Was I surprised when I saw it?
No. Was I shocked to learn that 'inferior' French limestone had been used instead of good old British Portland stone? Not really. Do I agree with Sir Jocelyn Stevens that 'one of Britain's greatest buildings has now been severely damaged for all time'?
Not on your proverbial.
Call me naive, but what I thought I saw was no more than the inevitable and unavoidable clash between freshly quarried stone and weathered stonework which has been exposed to London's malodorous atmosphere for a century and a half. Acid rain, diesel fumes and coal smoke have severely discoloured the original Portland stone facade.
Irreversible chemical changes have taken place in its surface layers.
Even if the new stone had come from exactly the same quarry as the original, it would not be the same colour.

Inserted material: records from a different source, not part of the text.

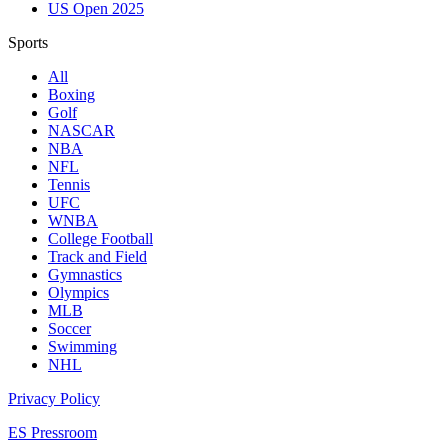
US Open 2025
Sports
All
Boxing
Golf
NASCAR
NBA
NFL
Tennis
UFC
WNBA
College Football
Track and Field
Gymnastics
Olympics
MLB
Soccer
Swimming
NHL
Privacy Policy
ES Pressroom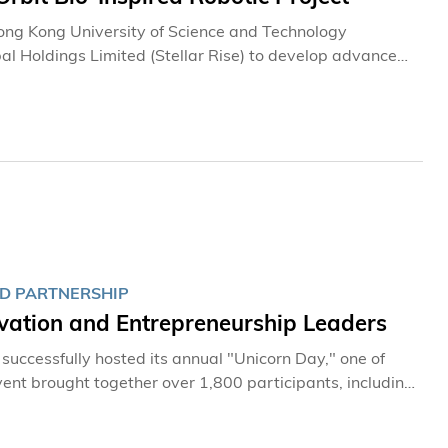
Hong Kong University of Science and Technology
al Holdings Limited (Stellar Rise) to develop advanced
ns. The project aims to support space debris removal and
 from the Chinese Academy of Sciences (CAS)’
contributing to the sustainable development of space
l of advancing its position as an aerospace
ND PARTNERSHIP
vation and Entrepreneurship Leaders
uccessfully hosted its annual "Unicorn Day," one of
ent brought together over 1,800 participants, including
rnment representatives, industry partners, investors,
nts exchanged insights on strategies to strengthen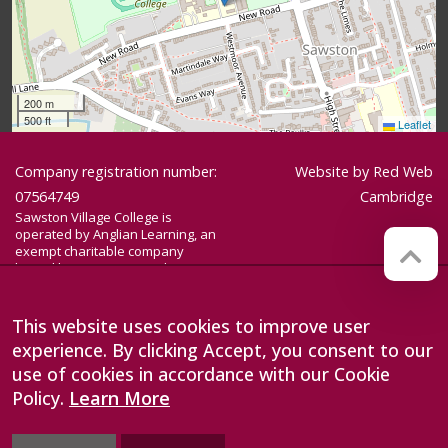
200 m
500 ft
Leaflet
Company registration number:
Website by
Red Web
07564749
Cambridge
Sawston Village College is
operated by Anglian Learning, an
exempt charitable company
limited by guarantee and
registered in England and Wales
with company number 07564749.
The registered office is at
This website uses cookies to improve user
Bottisham Village College, Lode
experience. By clicking Accept, you consent to our
Road, Bottisham, Cambridge, CB25
9DL
use of cookies in accordance with our Cookie
Policy.
Learn More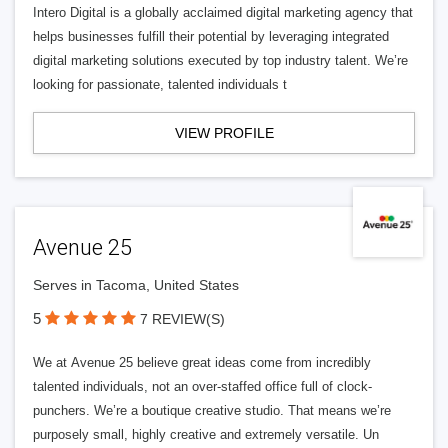
Intero Digital is a globally acclaimed digital marketing agency that
helps businesses fulfill their potential by leveraging integrated
digital marketing solutions executed by top industry talent. We’re
looking for passionate, talented individuals t
VIEW PROFILE
Avenue 25
Serves in Tacoma, United States
5
7 REVIEW(S)
We at Avenue 25 believe great ideas come from incredibly
talented individuals, not an over-staffed office full of clock-
punchers. We’re a boutique creative studio. That means we’re
purposely small, highly creative and extremely versatile. Un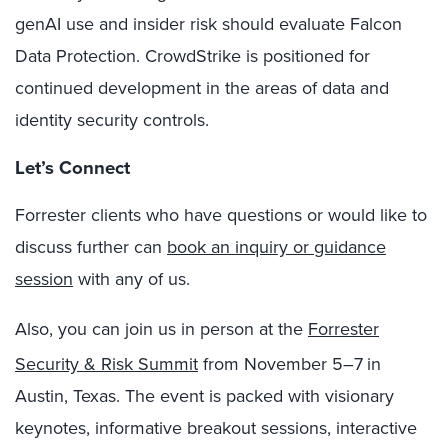
genAI use and insider risk should evaluate Falcon
Data Protection. CrowdStrike is positioned for
continued development in the areas of data and
identity security controls.
Let’s Connect
Forrester clients who have questions or would like to
discuss further can
book an inquiry or guidance
session
with any of us.
Also, you can join us in person at the
Forrester
Security & Risk Summit
from November 5–7
in
Austin, Texas. The event is packed with visionary
keynotes, informative breakout sessions, interactive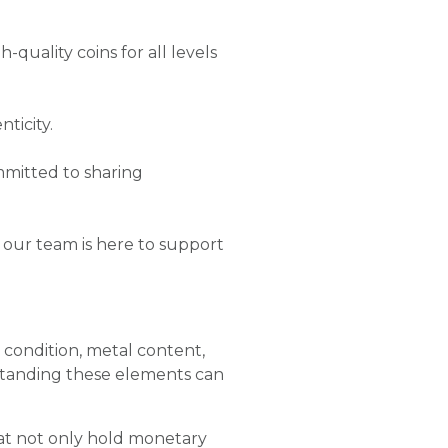
-quality coins for all levels
ticity.
mmitted to sharing
 our team is here to support
e, condition, metal content,
standing these elements can
hat not only hold monetary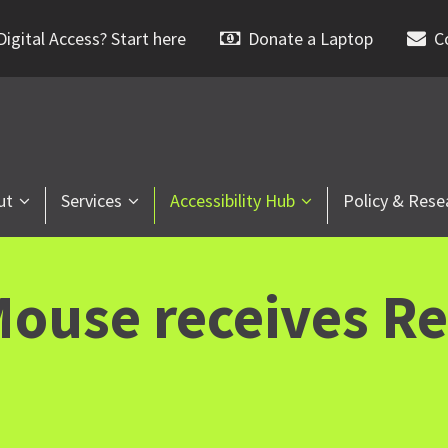
igital Access? Start here
Donate a Laptop
C
ut
Services
Accessibility Hub
Policy & Rese
ouse receives Re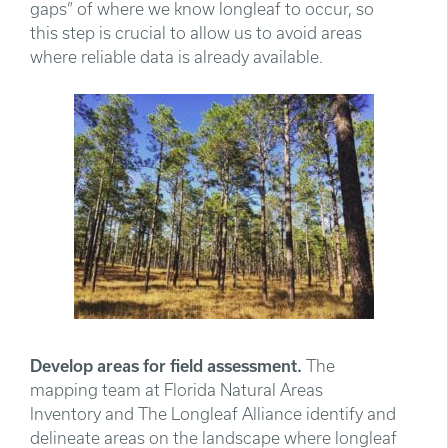
gaps” of where we know longleaf to occur, so
this step is crucial to allow us to avoid areas
where reliable data is already available.
Develop areas for field assessment.
The
mapping team at Florida Natural Areas
Inventory and The Longleaf Alliance identify and
delineate areas on the landscape where longleaf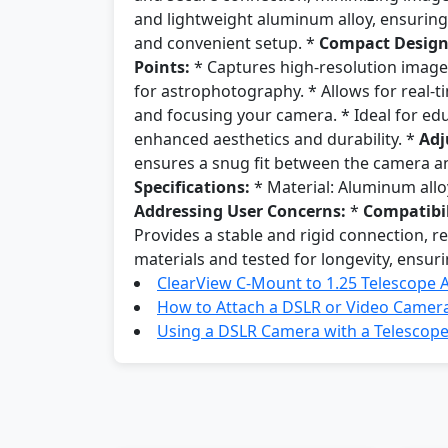
and lightweight aluminum alloy, ensuring 
and convenient setup. *
Compact Design
Points:
* Captures high-resolution images 
for astrophotography. * Allows for real-
and focusing your camera. * Ideal for ed
enhanced aesthetics and durability. *
Adj
ensures a snug fit between the camera a
Specifications:
* Material: Aluminum alloy
Addressing User Concerns:
*
Compatibil
Provides a stable and rigid connection, 
materials and tested for longevity, ensuri
ClearView C-Mount to 1.25 Telescope 
How to Attach a DSLR or Video Camera
Using a DSLR Camera with a Telescop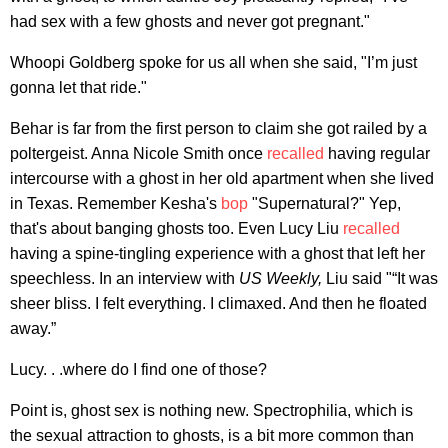
had sex with a few ghosts and never got pregnant."
Whoopi Goldberg spoke for us all when she said, "I’m just
gonna let that ride."
Behar is far from the first person to claim she got railed by a
poltergeist. Anna Nicole Smith once
recalled
having regular
intercourse with a ghost in her old apartment when she lived
in Texas. Remember Kesha's
bop
"Supernatural?" Yep,
that's about banging ghosts too. Even Lucy Liu
recalled
having a spine-tingling experience with a ghost that left her
speechless. In an interview with
US Weekly,
Liu said "“It was
sheer bliss. I felt everything. I climaxed. And then he floated
away.”
Lucy. . .where do I find one of those?
Point is, ghost sex is nothing new. Spectrophilia, which is
the sexual attraction to ghosts, is a bit more common than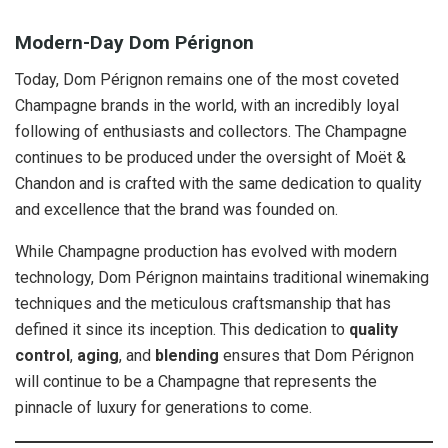
Modern-Day Dom Pérignon
Today, Dom Pérignon remains one of the most coveted
Champagne brands in the world, with an incredibly loyal
following of enthusiasts and collectors. The Champagne
continues to be produced under the oversight of Moët &
Chandon and is crafted with the same dedication to quality
and excellence that the brand was founded on.
While Champagne production has evolved with modern
technology, Dom Pérignon maintains traditional winemaking
techniques and the meticulous craftsmanship that has
defined it since its inception. This dedication to
quality
control
,
aging
, and
blending
ensures that Dom Pérignon
will continue to be a Champagne that represents the
pinnacle of luxury for generations to come.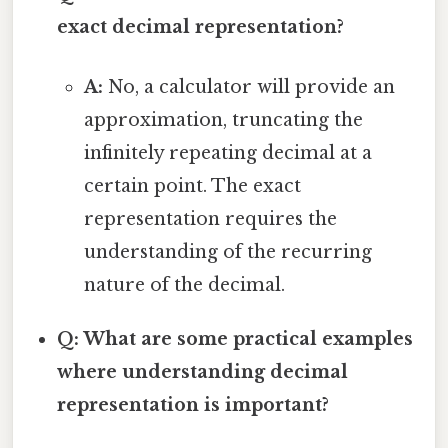
exact decimal representation?
A:
No, a calculator will provide an
approximation, truncating the
infinitely repeating decimal at a
certain point. The exact
representation requires the
understanding of the recurring
nature of the decimal.
Q: What are some practical examples
where understanding decimal
representation is important?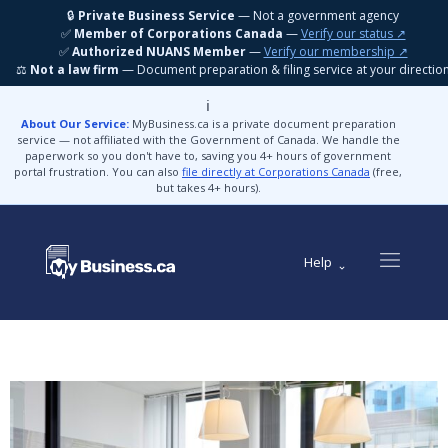
🔒
Private Business Service
— Not a government agency
✅
Member of Corporations Canada
—
Verify our status ↗
✅
Authorized NUANS Member
—
Verify our membership ↗
⚖️
Not a law firm
— Document preparation & filing service at your directio
ℹ️
About Our Service:
MyBusiness.ca is a private document preparation
service — not affiliated with the Government of Canada. We handle the
paperwork so you don't have to, saving you 4+ hours of government
portal frustration. You can also
file directly at Corporations Canada
(free,
but takes 4+ hours).
Help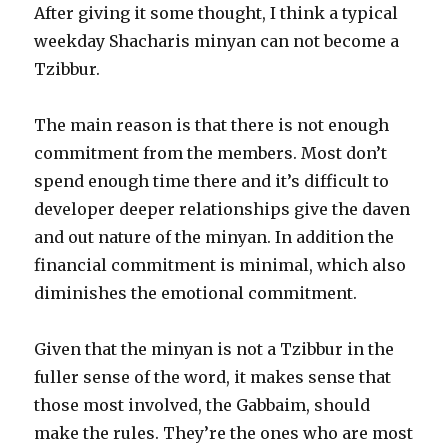
After giving it some thought, I think a typical
weekday Shacharis minyan can not become a
Tzibbur.
The main reason is that there is not enough
commitment from the members. Most don’t
spend enough time there and it’s difficult to
developer deeper relationships give the daven
and out nature of the minyan. In addition the
financial commitment is minimal, which also
diminishes the emotional commitment.
Given that the minyan is not a Tzibbur in the
fuller sense of the word, it makes sense that
those most involved, the Gabbaim, should
make the rules. They’re the ones who are most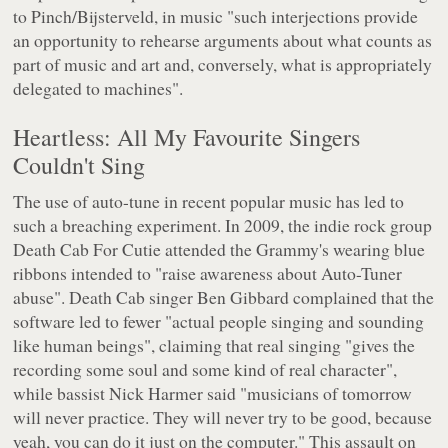
to Pinch/Bijsterveld, in music "such interjections provide
an opportunity to rehearse arguments about what counts as
part of music and art and, conversely, what is appropriately
delegated to machines".
Heartless: All My Favourite Singers
Couldn't Sing
The use of auto-tune in recent popular music has led to
such a breaching experiment. In 2009, the indie rock group
Death Cab For Cutie attended the Grammy's wearing blue
ribbons intended to "raise awareness about Auto-Tuner
abuse". Death Cab singer Ben Gibbard complained that the
software led to fewer "actual people singing and sounding
like human beings", claiming that real singing "gives the
recording some soul and some kind of real character",
while bassist Nick Harmer said "musicians of tomorrow
will never practice. They will never try to be good, because
yeah, you can do it just on the computer." This assault on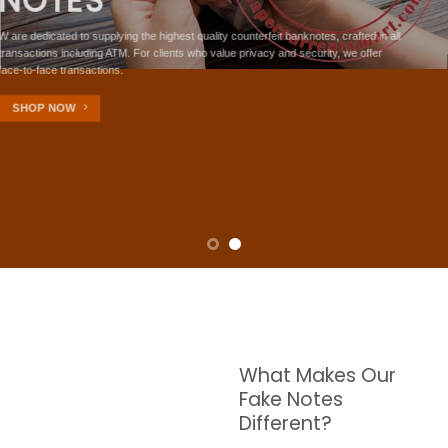
NOTES
W are dedicated to supplying the highest quality counterfeit banknotes, crafted in all
transactions including ATM. For clients who value privacy and security, we offer
face-to-face transactions.
SHOP NOW
What Makes Our
Fake Notes
Different?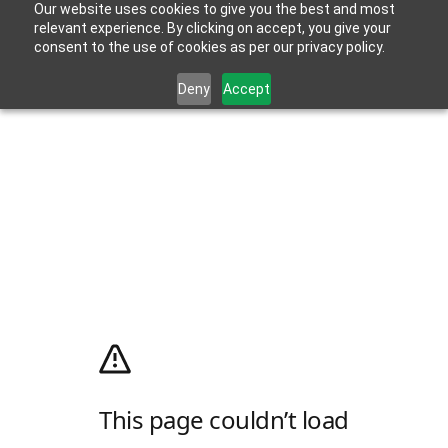
Our website uses cookies to give you the best and most
relevant experience. By clicking on accept, you give your
consent to the use of cookies as per our privacy policy.
Deny
Accept
This page couldn’t load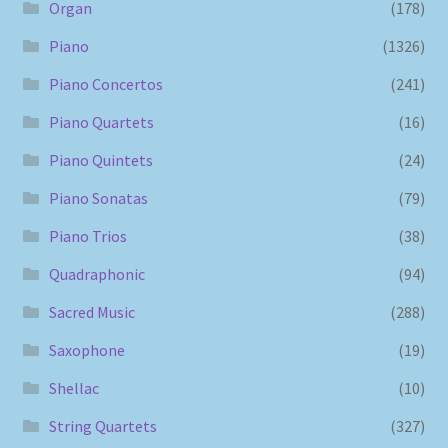
Organ
(178)
Piano
(1326)
Piano Concertos
(241)
Piano Quartets
(16)
Piano Quintets
(24)
Piano Sonatas
(79)
Piano Trios
(38)
Quadraphonic
(94)
Sacred Music
(288)
Saxophone
(19)
Shellac
(10)
String Quartets
(327)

This is hardly an uncommon situation. Normally the only certain cure is time. A few decades of exposure, even to the cleaner air of modern London, usually blends new and old stonework together. The problem here is that the brilliant Foster/Buro Happold designed roof over the Great Court will almost eliminate the normal weathering process.
So whatever stone was used for the South Portico, it would remain a distinctively different colour to the old stone far into the future - unless some one was bold enough to attempt to match the colours artificially.
So reports that the local authority involved might order the Museum to demolish the portico and rebuild it with genuine Portland stone leave me baffled and despairing. It also seems that the landmark roof is under threat, because of some piffling transgression of the planning permission.
My personal opinion is that the only thing worth seeing at the British Museum - in architectural and engineering terms at least - is the Great Court and its roof.
Otherwise the original building, far from being 'one of Britain's greatest', is strangely unimpressive, as well as depressingly dingy. If it is not careful, Camden Council will find itself among the normal chorus of envious third rate, technically illiterate underachievers who always line up to carp and whinge about landmark projects.
The Great Court is suffering the same fate as Portcullis House and the Jubilee Line Extension. In 50 years time it, like them, will be remembered as a major achievement of architecture and structural engineering, and its critics will be forgotten.
Mind you, if it were me, I would hark back to the practices of the Greeks, the Romans and the mediaeval cathedral builders, and reach for the paintpot. A couple of coats of magnolia Sandtex would brighten up the whole Great Court and solve the whole stone mismatch problem at a brush stroke.
Who said weathered Portland stone was attractive anyway?